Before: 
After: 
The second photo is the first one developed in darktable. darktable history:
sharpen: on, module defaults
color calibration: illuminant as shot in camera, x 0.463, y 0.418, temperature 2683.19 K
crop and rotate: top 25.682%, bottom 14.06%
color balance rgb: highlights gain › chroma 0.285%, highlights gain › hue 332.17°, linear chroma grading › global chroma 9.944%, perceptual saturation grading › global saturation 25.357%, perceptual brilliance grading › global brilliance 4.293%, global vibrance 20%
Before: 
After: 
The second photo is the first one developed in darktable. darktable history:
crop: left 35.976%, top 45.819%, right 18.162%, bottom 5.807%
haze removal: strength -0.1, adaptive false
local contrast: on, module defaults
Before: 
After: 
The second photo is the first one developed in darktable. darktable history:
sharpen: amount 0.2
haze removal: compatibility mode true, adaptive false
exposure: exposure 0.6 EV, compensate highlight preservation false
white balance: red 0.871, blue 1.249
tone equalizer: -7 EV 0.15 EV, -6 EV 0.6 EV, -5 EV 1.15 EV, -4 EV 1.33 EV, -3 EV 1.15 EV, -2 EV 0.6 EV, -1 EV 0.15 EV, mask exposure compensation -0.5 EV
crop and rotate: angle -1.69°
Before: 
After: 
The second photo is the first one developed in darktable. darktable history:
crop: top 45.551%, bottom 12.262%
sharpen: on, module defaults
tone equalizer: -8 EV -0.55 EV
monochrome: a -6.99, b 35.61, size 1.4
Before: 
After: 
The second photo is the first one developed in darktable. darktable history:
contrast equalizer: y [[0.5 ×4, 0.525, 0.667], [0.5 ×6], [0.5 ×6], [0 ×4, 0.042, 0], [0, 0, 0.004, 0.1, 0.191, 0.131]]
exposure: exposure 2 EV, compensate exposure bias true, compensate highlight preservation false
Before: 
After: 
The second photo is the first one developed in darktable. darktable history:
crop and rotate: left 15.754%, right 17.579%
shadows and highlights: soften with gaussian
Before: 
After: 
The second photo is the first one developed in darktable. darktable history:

■ ■ ■ ■ ■ ■ ■

EXERCISE GOAL: Copy the items word for word, starting at the very first line and continuing through the line that contains "color balance rgb: highlights", with that line included.

TASK ANSWER:
Before: 
After: 
The second photo is the first one developed in darktable. darktable history:
sharpen: on, module defaults
color calibration: illuminant as shot in camera, x 0.463, y 0.418, temperature 2683.19 K
crop and rotate: top 25.682%, bottom 14.06%
color balance rgb: highlights gain › chroma 0.285%, highlights gain › hue 332.17°, linear chroma grading › global chroma 9.944%, perceptual saturation grading › global saturation 25.357%, perceptual brilliance grading › global brilliance 4.293%, global vibrance 20%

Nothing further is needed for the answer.